B-CU will host the Accounting Careers and Awareness Program (ACAP) Residency Week June 23 –28, 2019. for Florida minority high school students that will be juniors or seniors by fall 2019, with a minimum unweighted GPA of 3.2. ACAP Residency Week is a one-week motivational and educational program held annually to introduce students to accounting, finance, economics, and management through a customized curriculum involving guest lecturers from the business community. Students will live on campus each night of the camp. 

The ACAP Residency Week prepares students to pursue higher education and exposes them to the college application process, FAFSA, and scholarships; informs students about the career opportunities available in accounting, finance, and business; teaches skill sets relevant to the field of business — including interview skills, resume building, dining etiquette; and connects students with business professionals and mentors. 

Deadline for applicants is Friday, May 3, 2019. Selections will be made by Friday, May 10, 2019. Consideration will be given to those who are actively involved in campus and community service.
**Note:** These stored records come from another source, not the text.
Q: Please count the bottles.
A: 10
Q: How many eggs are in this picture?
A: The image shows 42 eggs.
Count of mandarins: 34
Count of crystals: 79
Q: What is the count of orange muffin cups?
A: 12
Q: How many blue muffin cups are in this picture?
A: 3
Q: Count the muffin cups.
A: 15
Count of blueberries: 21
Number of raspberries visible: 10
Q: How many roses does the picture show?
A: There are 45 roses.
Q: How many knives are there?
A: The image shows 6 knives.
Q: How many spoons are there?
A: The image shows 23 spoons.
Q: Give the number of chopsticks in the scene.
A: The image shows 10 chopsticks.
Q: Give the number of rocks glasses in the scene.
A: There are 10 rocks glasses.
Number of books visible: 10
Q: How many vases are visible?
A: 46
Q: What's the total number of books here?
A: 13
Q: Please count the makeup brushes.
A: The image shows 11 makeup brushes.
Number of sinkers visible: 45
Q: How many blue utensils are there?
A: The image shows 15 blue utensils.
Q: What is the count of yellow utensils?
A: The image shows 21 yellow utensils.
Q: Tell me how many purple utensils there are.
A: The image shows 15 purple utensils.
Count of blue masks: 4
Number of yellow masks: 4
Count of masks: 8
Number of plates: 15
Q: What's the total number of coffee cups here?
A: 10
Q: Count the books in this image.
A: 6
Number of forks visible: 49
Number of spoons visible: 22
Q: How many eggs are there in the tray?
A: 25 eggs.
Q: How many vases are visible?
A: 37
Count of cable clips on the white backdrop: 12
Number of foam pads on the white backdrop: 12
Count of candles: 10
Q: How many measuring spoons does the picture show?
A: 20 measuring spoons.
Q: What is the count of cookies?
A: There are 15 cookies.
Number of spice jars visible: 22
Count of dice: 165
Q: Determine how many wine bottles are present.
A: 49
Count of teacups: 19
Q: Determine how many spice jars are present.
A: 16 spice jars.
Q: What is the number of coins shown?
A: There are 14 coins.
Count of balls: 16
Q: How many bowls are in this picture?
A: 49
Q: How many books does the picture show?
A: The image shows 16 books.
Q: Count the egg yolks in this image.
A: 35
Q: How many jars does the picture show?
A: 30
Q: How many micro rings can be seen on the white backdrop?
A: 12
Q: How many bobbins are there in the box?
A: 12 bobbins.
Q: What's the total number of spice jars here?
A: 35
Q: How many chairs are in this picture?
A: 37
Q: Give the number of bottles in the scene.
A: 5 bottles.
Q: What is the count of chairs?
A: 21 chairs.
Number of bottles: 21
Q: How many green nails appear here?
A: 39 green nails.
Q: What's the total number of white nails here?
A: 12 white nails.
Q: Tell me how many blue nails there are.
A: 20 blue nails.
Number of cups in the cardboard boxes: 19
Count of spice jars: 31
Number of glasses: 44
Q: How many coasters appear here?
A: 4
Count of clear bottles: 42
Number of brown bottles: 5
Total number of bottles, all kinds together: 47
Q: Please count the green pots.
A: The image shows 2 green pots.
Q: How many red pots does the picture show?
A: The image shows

There will be a $25.00 registration fee for students who are accepted into the program. 

A mandatory conference call for selected students and their parents will be held on Monday, May 20, 2019, at 3 p.m. 

For more information and to receive an application, please contact Johnny Johnson, johnsonj@cookman.edu or (386) 481-2824. 

What is ACAP?

The Accounting Careers and Awareness Program (ACAP) is a nonprofit organization.  ACAP was developed in 1980, when Mel Minnis and Ron Leveret became concerned about the small proportion of minorities entering the accounting field. After recognizing that preparation for a business career should begin during a student’s high school years, they decided to design a pilot program that would encourage minority students to take the college preparatory courses they would need to major in accounting and other fields of business.  This idea has now spread to 23 other National Association of Black Accountants, Inc. (NABA) chapters across the US.